Warsaw, Poland

Warsaw is scarred with horrendous history, which shouldn’t be forgotten. But the “new city” is filled with contemporary surprises. You could have knocked off my scarpekti (socks) when I visited some of the latest restaurants. Not only were they swanky, ranging from Art Deco to ultra modern, but the food was uncompromisingly great. Forget perogees; here we were treated to sophisticated fusion, international and an extraordinary array of recipes and tastes.

The passion that went into the menus and the decor of KOM is obvious. In an old telegraph building, the KOM’s Telegraph Bar is fashioned from pre-War Parisian style. (www.komunikat.net.pl).

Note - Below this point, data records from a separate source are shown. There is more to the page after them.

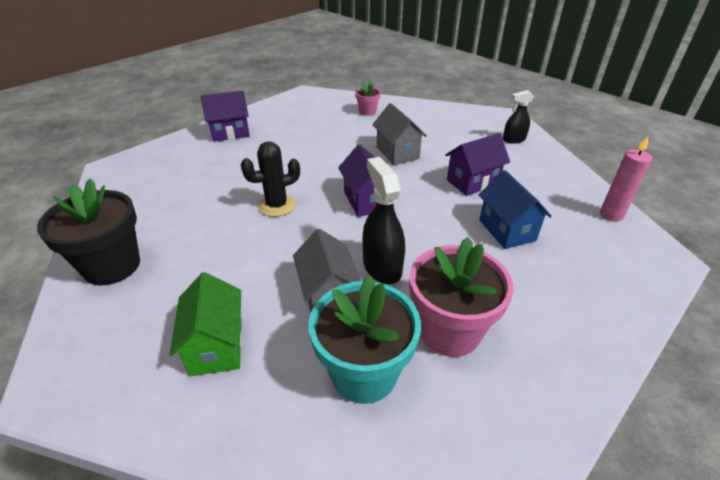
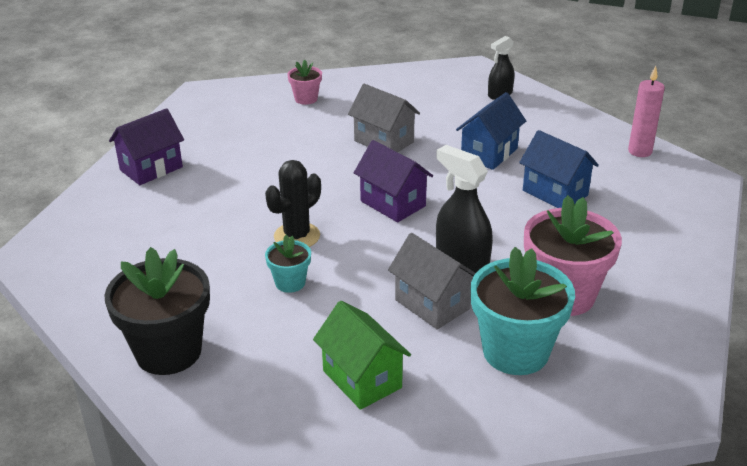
camera: 25 degrees left, 5 degrees down
(240, 240) = (290, 283): none -> turquoise flower pot
(472, 182) = (489, 153): purple house -> blue house

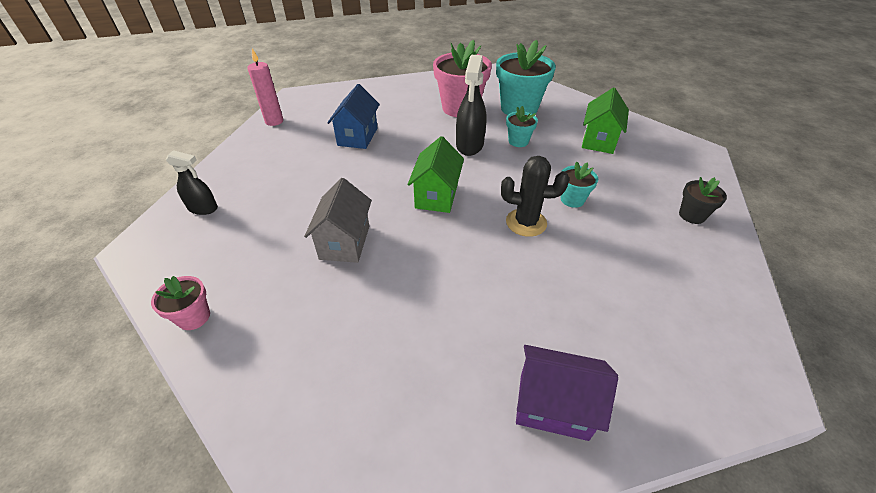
camera: 125 degrees left, 10 degrees up
(168, 352) = (692, 215): black flower pot -> black flower pot, size x0.50
(306, 99) = (285, 357): pink flower pot -> pink flower pot (194, 317)
(393, 203) = (436, 196): purple house -> green house
(432, 304) = (518, 141): grey house -> turquoise flower pot
(489, 153) = (323, 178): blue house -> none

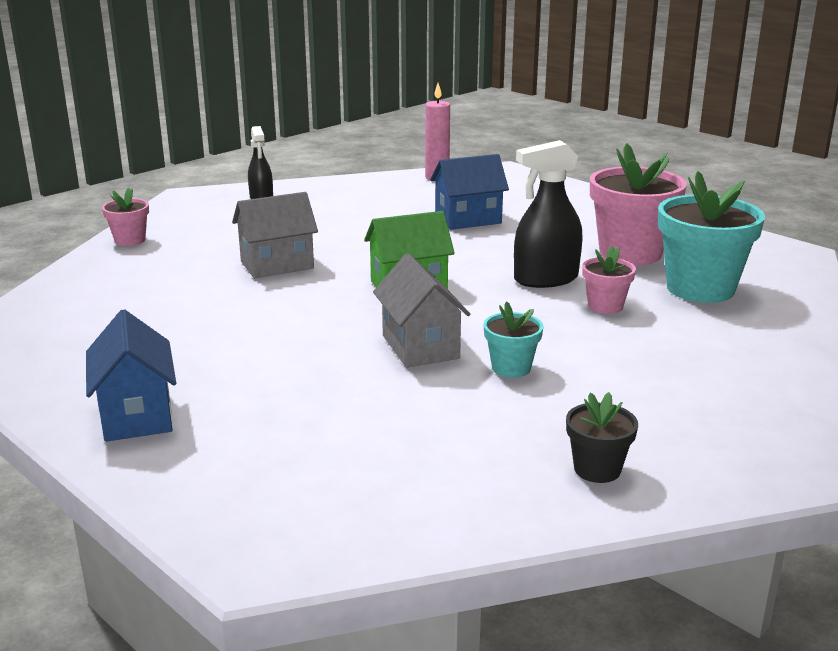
camera: 60 degrees right, 20 degrees down
(518, 141) = (605, 306): turquoise flower pot -> pink flower pot
(526, 222) = (420, 347): black cactus -> grey house
(553, 406) = (136, 415): purple house -> blue house
(599, 140) = (708, 363): green house -> none

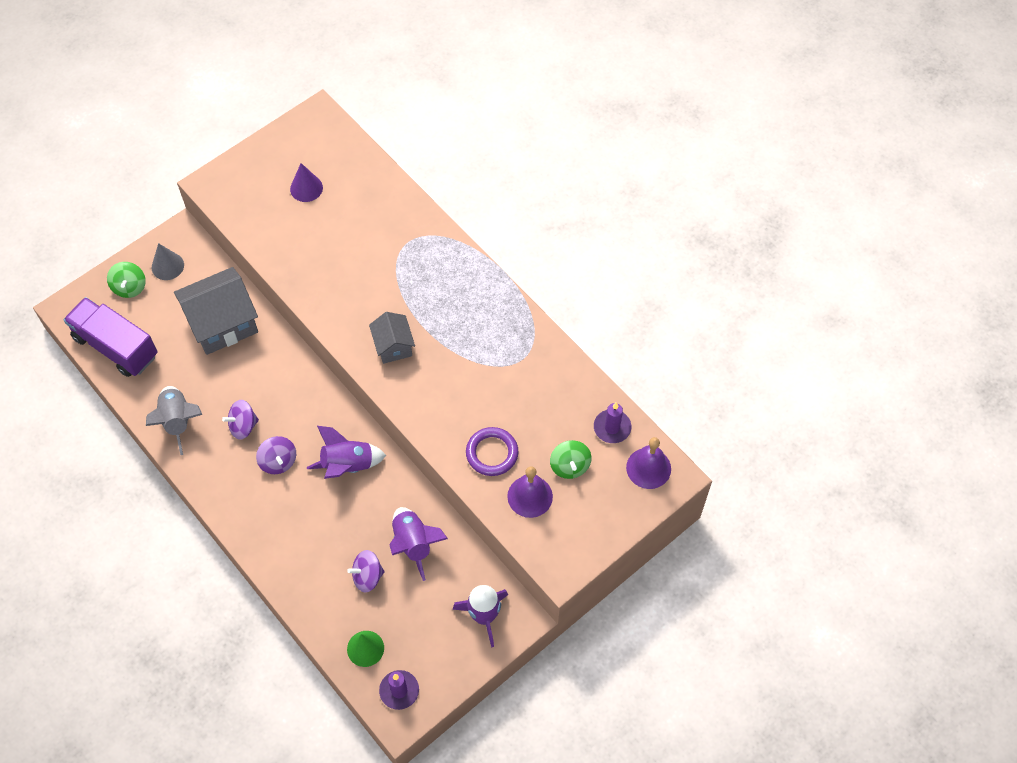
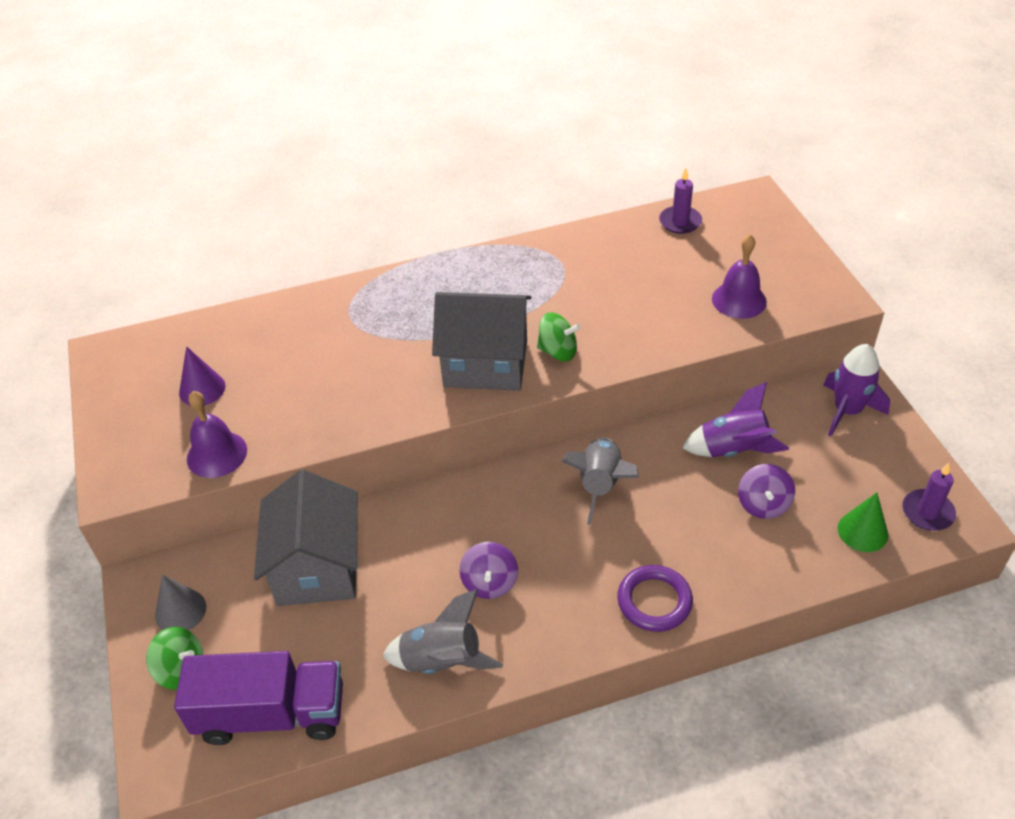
camera: 65 degrees left, 15 degrees down
(116, 346) = (271, 714): purple truck -> purple truck turned 150 degrees counterclockwise
(278, 461) = (562, 556): purple spinning top -> none
(348, 465) = (600, 485): purple rocket -> grey rocket
(393, 346) = (485, 363): grey house -> grey house, size x1.79
(492, 453) = (671, 316): purple ring -> purple ring (654, 601)
(570, 466) = (713, 262): green spinning top -> green spinning top (558, 351)
(648, 468) = (738, 209): purple bell -> purple bell (217, 454)

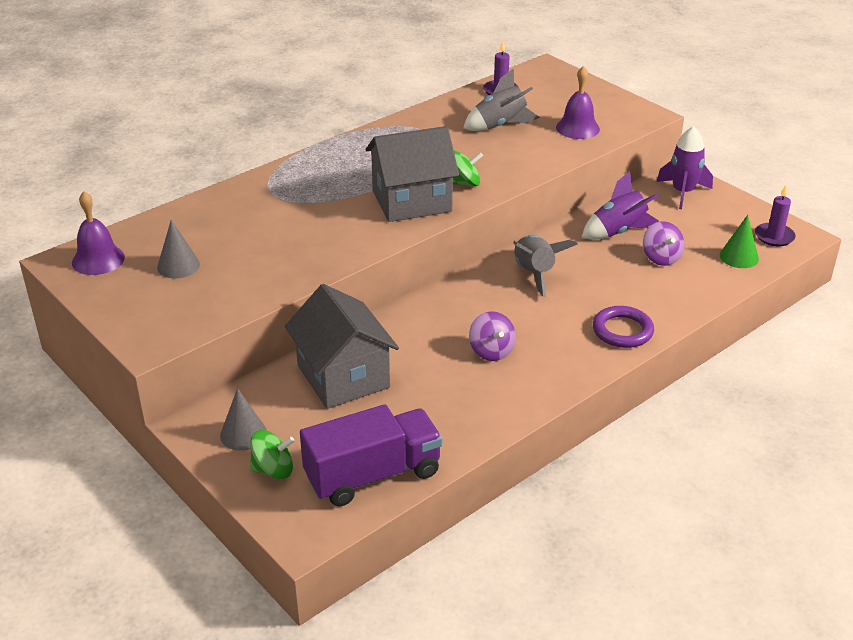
camera: 25 degrees left, 10 degrees down
(202, 389) = (178, 266): purple cone -> grey cone
(217, 454) = (226, 303): purple bell -> purple bell (98, 259)
(442, 660) = (488, 406): grey rocket -> grey rocket (500, 125)

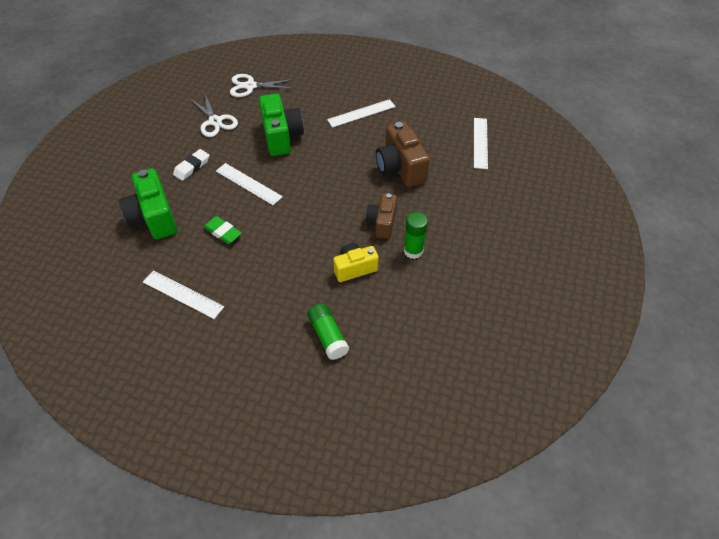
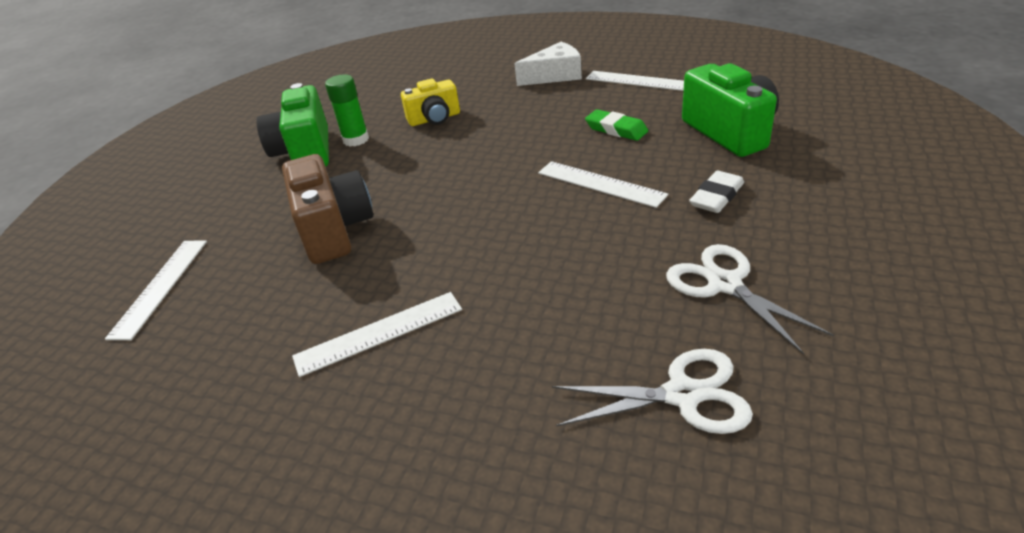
camera: 175 degrees left, 15 degrees down
(248, 319) = (555, 75): none -> white cheese
(281, 136) = (559, 264): green camera -> green camera (305, 152)
(328, 336) = (469, 76): green glue stick -> none
(382, 223) = (388, 160): brown camera -> none

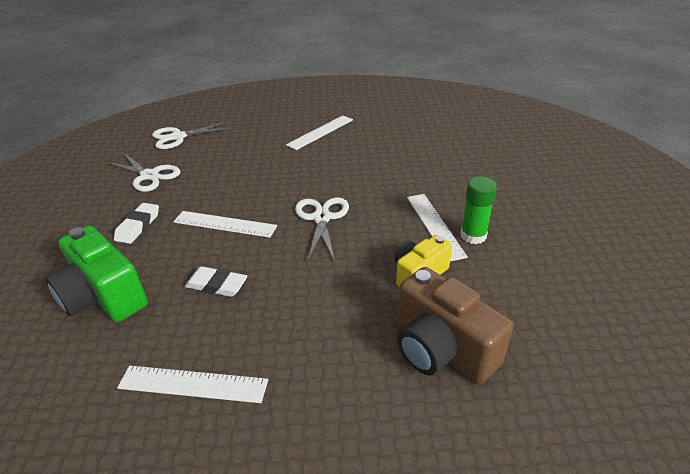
camera: 155 degrees right, 0 degrees up
(160, 287) = (460, 128): white ruler -> white ruler (434, 225)
(305, 152) = (504, 216): green camera -> none
(334, 230) = (397, 166): brown camera -> brown camera (441, 349)
(483, 175) = (322, 218): none -> white scissors
(555, 75) = (315, 384): white cheese -> none
(616, 129) = (217, 285): green eraser -> white eraser

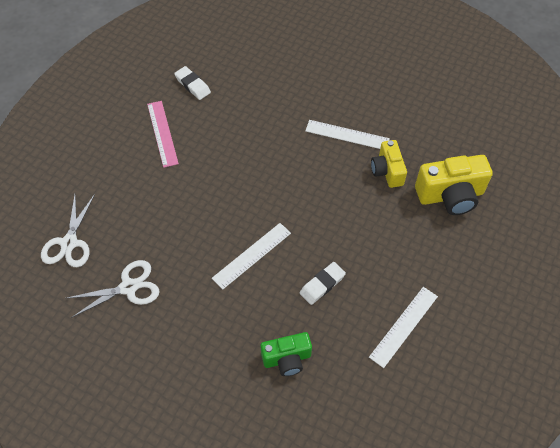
camera: 60 degrees left, 20 degrees up
(104, 297) = (287, 359): green camera -> green camera, size x0.64
(138, 226) = (208, 316): white eraser -> white eraser (192, 85)
(320, 132) = (162, 133): white ruler -> pink ruler
(322, 218) = (291, 192): white scissors -> none
(441, 349) = (450, 196): brown camera -> yellow camera
(473, 236) = (372, 123): green glue stick -> none

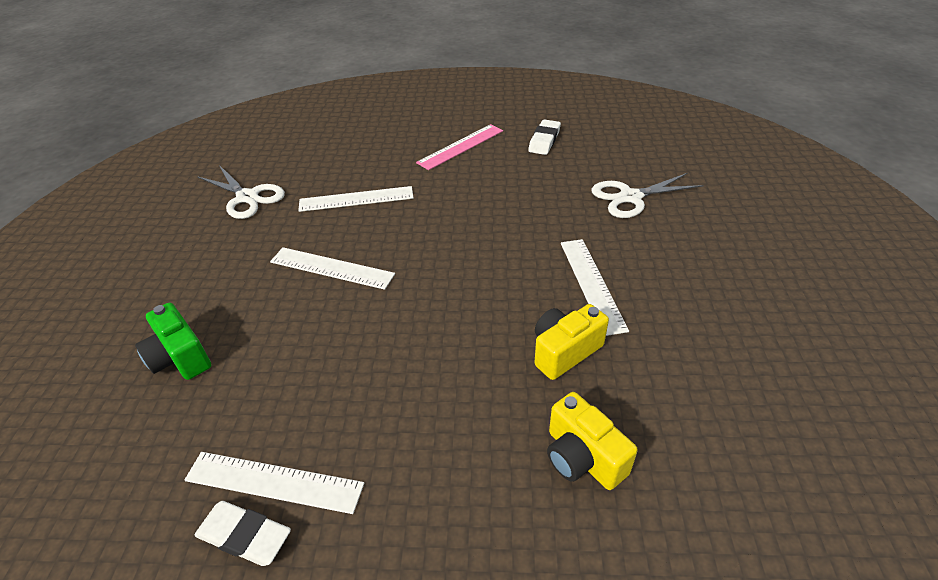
camera: 65 degrees right, 15 degrees down
(69, 243) = (287, 146): white scissors -> white scissors (630, 197)
(183, 218) = (356, 199): none -> white ruler
(322, 285) = (314, 350): white eraser -> white eraser (245, 536)
(450, 196) = (582, 457): yellow camera -> yellow camera, size x0.64

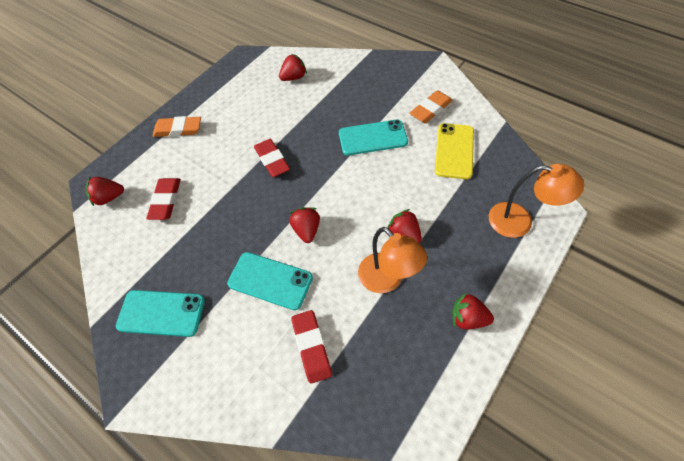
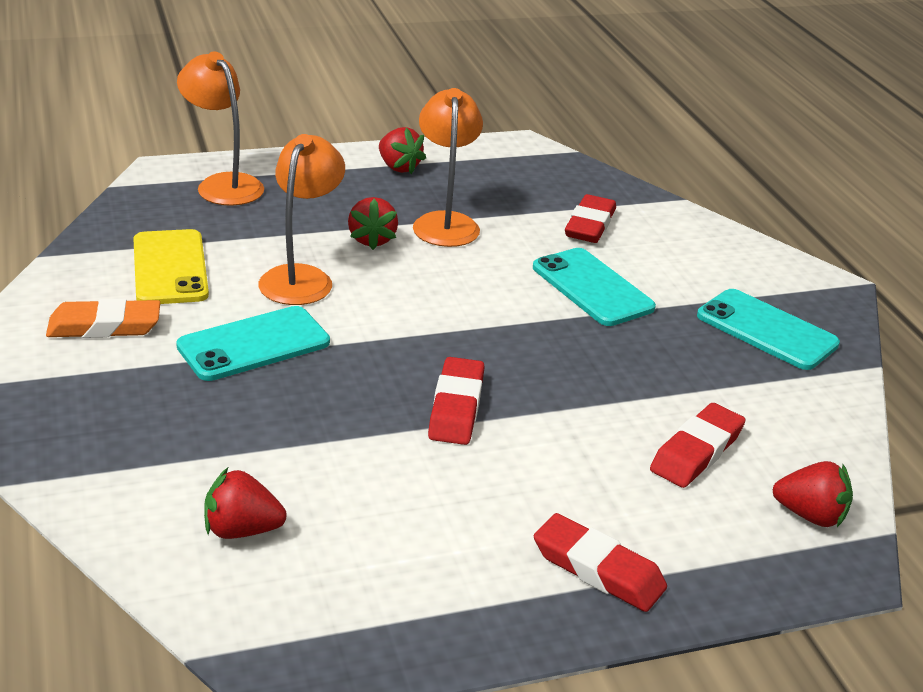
camera: 150 degrees left, 25 degrees down
(178, 129) = (598, 569): orange eraser -> red eraser
(306, 230) = (493, 304): red strawberry -> none
(372, 138) = (254, 344): turquoise phone -> turquoise phone turned 60 degrees counterclockwise
(401, 184) = (301, 277): none -> orange lamp
(454, 151) = (170, 268): yellow phone -> yellow phone turned 60 degrees counterclockwise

Strangely, the Poles seem to adore Oriental food, and no place is better than Sense. Among the bamboo and modern setting, the menu has such variety that it should be a “tasting option.” Consider salmon ceviche, lemongrass and coconut soup, nasi goring, red onion curry, and monkfish wrapped in Parma ham—even fish and chips and hamburgers are featured. And nothing is better for the finale than strawberry lime lasagne. (www.sensecafe.com.pl).

Porto Praga is a new project and located in the heart of an old area of Warsaw. The decor has elements of the 200-year-old mill mixed with original Art Deco details and culinary experiences are much sought after. From Spanish melon wrapped in Serona ham with balsamic and fresh sage, to Malaysian prawns and squid delicately stewed in ginger and Soya sauce, to sunny Florida from whence the tuna fish steak hails. A South American dessert makes a grand finale. (www.portopraga.pl).

The café scene is just as hip, and for those with a sweet tooth, there’s Wedel, which has wooed customers since 1851. The café’s walls are filled with photos of old Warsaw. (www. wedelpijalnie.pl).

Blikle Café opened in 1869 and not even the Communist regime could close them down. It’s the oldest cake story with the best panczkis (donuts) this side of Tim Hortons. www.blikle.pl).